Les brasseries dépendent du CO2 non seulement pour les bulles auxquelles les buveurs de bière s’attendent, mais aussi pour déplacer la bière entre les réservoirs ou vers les fûts et les lignes de mise en conserve, et pour purger l’oxygène des réservoirs. “Chaud et plat n’est pas là où il en est”, a noté Bob Pease, président et chef de la direction de la Brewers Association, qui représente les petites brasseries artisanales indépendantes. “C’est un ingrédient clé.”

Les pénuries ont commencé à la mi-2020, a-t-il dit, lorsque la production d’éthanol – dont le dioxyde de carbone est un sous-produit – ralenti à mesure que de plus en plus de personnes restaient à la maison. Cet été, cependant, le problème est plus aigu, dit-il.

La contamination d’un site à Jackson Dome, dans le Mississippi, qui est l’un des plus grands producteurs de CO2 du pays, s’ajoute au problème, a écrit la Brewers Association dans son bulletin de juillet. Là, le gaz brut d’une mine a réduit la quantité de CO2 de qualité alimentaire disponible. Un autre facteur est les arrêts de maintenance planifiés et imprévus dans plusieurs usines d’ammoniac qui sont des producteurs clés de CO2, a indiqué l’association, ainsi que la demande habituellement plus élevée pendant les mois d’été. C’est en partie à cause des ventes plus élevées de bière et de soda à des températures plus chaudes, et aussi à cause d’effets d’ailes de papillon tels qu’un besoin de plus de neige carbonique – qui utilise également du CO2 dans sa production.

De nombreuses brasseries signalent des pics du coût du CO2, a déclaré Pease, et certaines ne sont pas en mesure d’obtenir autant qu’elles en ont besoin. “Nous entendons des gens que leur fournisseur de CO2 a appelé, disant:” Nous étions censés livrer 100 livres, mais nous ne pourrons en livrer que 40 “”, a-t-il déclaré. “Ils pourraient donc devoir modifier leur calendrier de production, et le résultat final pourrait être une pénurie de bière si cela persiste.”

Pourtant, il espère que le problème d’approvisionnement sera résolu dans 30 à 90 jours.

Cependant, la pénurie n’a pas touché toutes les brasseries.

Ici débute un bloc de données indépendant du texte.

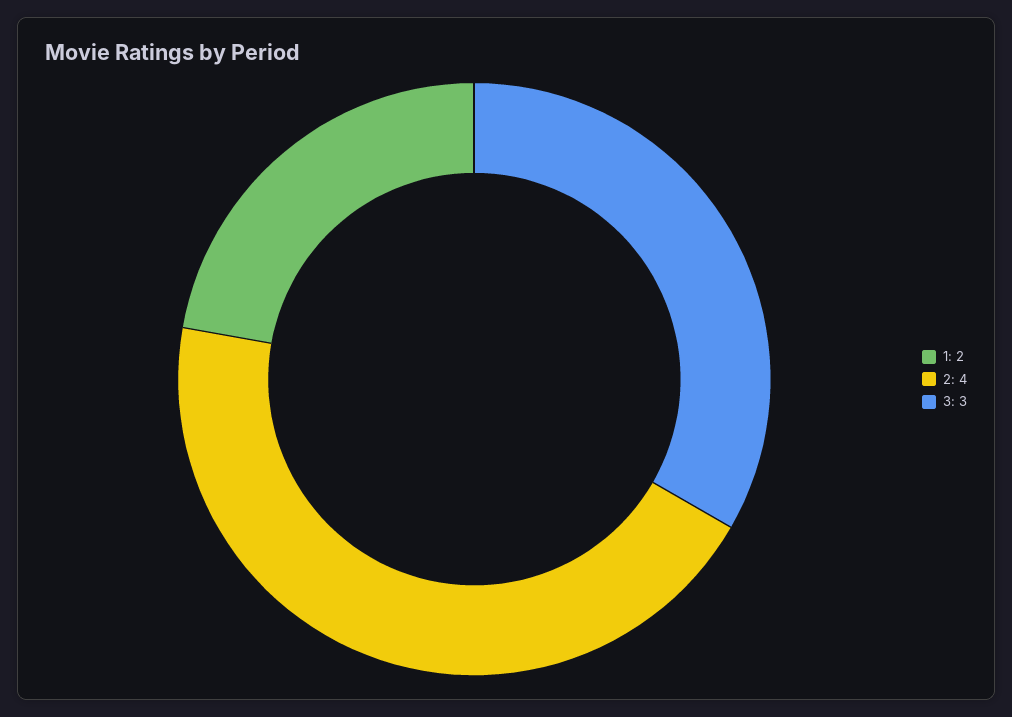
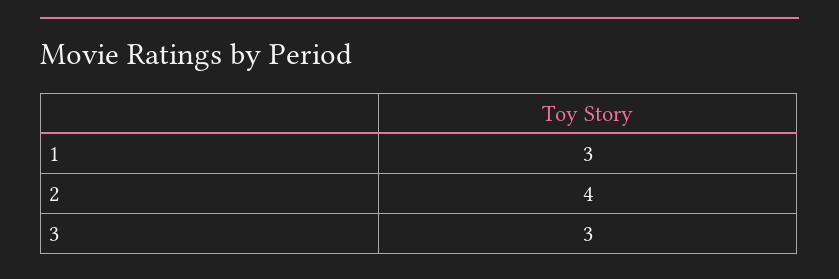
1: 2 -> 3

Certains petits producteurs sont, jusqu’à présent, restés à l’abri. Warren Stanko, brasseur en chef chez Chattanooga Brewing Co. dans le Tennessee, n’a vu aucune interruption de son approvisionnement en CO2, bien qu’il ne produise qu’environ 2 000 barils de bière par an par rapport, disons, aux 9 275 barils produits annuellement à Alewerks.

Pour les microbrasseries, cependant, même de petites augmentations de prix peuvent être difficiles à absorber à ce stade de la pandémie. Christopher Gandsy, le fondateur, chef et brasseur en chef de DaleView Biscuits and Beer à Brooklyn, dit qu’il était fier de ne pas avoir de dettes lorsqu’il a ouvert son entreprise en 2018. Mais lorsque la pandémie a frappé, Gandsy a dû subir une catastrophe économique. Prêt de la Small Business Administration. Le prêt de 90 000 $ s’ajoute aux pressions économiques auxquelles il est déjà confronté, notamment la hausse des coûts de l’eau et de l’électricité.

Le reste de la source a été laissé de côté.